**Exercise brief**
Return each line of the entries that holds the string "below".

BEGIN

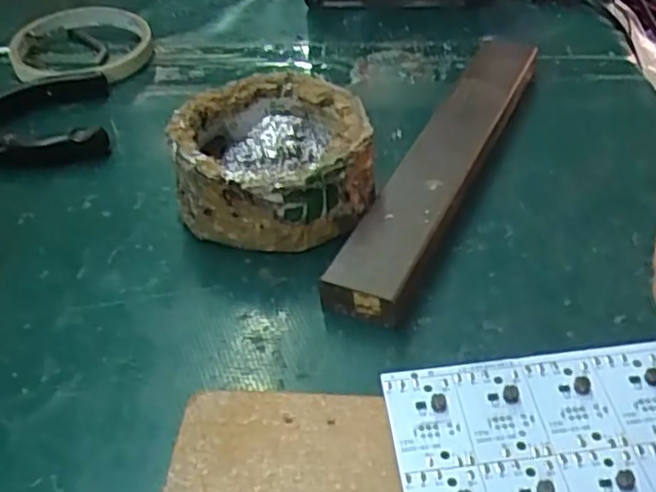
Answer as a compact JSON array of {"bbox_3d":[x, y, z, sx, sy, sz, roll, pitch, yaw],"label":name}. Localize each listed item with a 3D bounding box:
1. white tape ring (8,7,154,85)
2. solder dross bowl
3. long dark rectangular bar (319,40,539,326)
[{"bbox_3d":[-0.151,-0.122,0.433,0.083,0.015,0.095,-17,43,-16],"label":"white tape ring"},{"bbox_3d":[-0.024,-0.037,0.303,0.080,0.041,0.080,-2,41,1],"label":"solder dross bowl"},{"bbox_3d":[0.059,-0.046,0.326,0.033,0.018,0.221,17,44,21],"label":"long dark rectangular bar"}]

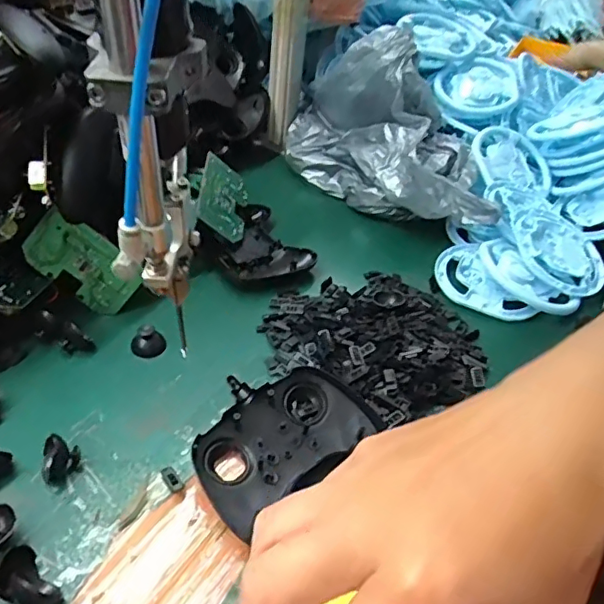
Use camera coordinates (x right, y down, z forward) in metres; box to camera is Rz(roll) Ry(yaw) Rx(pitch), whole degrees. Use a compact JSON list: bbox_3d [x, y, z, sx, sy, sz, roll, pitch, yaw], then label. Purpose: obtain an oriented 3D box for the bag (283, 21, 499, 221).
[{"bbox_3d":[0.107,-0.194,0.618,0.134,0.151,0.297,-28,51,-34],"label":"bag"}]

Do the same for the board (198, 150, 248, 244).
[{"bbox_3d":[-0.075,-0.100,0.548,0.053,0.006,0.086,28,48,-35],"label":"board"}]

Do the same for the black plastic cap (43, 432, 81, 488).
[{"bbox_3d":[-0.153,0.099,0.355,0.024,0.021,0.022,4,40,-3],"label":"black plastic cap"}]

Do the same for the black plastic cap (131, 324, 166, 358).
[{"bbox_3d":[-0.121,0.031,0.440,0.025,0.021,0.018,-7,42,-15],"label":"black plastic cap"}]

END
BEGIN

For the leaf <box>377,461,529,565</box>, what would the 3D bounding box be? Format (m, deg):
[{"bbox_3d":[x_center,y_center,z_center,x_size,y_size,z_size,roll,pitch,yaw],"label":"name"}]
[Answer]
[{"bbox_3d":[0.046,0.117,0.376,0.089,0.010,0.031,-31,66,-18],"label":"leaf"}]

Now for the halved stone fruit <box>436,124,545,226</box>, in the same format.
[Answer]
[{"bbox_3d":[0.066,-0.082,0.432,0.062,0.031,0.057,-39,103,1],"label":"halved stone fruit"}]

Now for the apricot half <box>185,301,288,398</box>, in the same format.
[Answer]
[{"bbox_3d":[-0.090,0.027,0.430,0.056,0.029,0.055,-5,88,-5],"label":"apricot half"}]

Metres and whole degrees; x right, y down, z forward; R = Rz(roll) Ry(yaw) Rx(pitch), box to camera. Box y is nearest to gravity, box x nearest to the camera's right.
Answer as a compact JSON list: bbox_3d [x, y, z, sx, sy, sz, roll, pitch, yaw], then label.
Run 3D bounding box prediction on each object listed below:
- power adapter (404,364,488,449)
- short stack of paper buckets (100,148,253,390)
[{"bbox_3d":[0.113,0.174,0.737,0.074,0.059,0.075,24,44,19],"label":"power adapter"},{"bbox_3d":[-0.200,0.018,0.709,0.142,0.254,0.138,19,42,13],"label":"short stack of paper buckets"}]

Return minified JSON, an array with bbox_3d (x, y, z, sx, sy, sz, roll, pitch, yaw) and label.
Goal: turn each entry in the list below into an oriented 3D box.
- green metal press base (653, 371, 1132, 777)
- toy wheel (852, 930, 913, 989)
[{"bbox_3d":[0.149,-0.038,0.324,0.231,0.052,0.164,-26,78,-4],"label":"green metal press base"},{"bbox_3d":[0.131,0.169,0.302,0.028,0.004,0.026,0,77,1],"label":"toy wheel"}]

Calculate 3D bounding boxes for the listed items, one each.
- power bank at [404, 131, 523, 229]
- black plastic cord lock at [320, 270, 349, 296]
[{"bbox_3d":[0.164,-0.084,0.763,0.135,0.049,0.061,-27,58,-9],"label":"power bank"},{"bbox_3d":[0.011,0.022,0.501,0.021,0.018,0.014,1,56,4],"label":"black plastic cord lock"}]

END
BEGIN

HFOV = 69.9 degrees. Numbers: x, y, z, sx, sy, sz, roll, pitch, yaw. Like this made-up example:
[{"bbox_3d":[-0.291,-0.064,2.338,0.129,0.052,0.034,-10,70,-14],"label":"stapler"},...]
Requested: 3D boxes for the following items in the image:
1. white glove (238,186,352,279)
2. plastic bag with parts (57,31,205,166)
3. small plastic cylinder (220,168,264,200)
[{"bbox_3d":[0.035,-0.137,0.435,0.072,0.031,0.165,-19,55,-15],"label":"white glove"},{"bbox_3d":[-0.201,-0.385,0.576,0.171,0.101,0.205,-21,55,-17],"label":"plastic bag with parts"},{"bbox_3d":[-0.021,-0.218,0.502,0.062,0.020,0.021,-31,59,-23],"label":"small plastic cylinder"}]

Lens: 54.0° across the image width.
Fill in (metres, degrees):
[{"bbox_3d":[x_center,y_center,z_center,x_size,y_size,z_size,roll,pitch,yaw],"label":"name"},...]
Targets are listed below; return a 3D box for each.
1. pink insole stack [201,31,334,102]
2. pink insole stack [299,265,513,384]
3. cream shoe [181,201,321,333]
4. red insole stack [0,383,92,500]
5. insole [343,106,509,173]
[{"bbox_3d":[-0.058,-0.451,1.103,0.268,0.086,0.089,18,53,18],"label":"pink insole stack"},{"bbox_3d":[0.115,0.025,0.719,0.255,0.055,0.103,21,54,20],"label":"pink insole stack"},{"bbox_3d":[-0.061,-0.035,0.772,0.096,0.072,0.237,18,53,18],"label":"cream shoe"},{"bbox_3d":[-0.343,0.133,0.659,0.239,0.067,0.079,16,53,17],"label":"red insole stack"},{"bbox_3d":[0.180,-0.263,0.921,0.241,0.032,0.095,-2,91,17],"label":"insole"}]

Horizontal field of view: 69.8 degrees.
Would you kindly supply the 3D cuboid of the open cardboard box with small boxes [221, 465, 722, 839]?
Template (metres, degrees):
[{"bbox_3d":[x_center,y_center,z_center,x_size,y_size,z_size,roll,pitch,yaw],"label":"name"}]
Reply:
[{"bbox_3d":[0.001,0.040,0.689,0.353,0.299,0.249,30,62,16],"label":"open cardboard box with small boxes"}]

END

**Solution to the problem**
Run 3D bounding box prediction on each object listed below:
Goal: turn each entry in the list below into an oriented 3D box.
Targets are listed below; return a 3D box for each.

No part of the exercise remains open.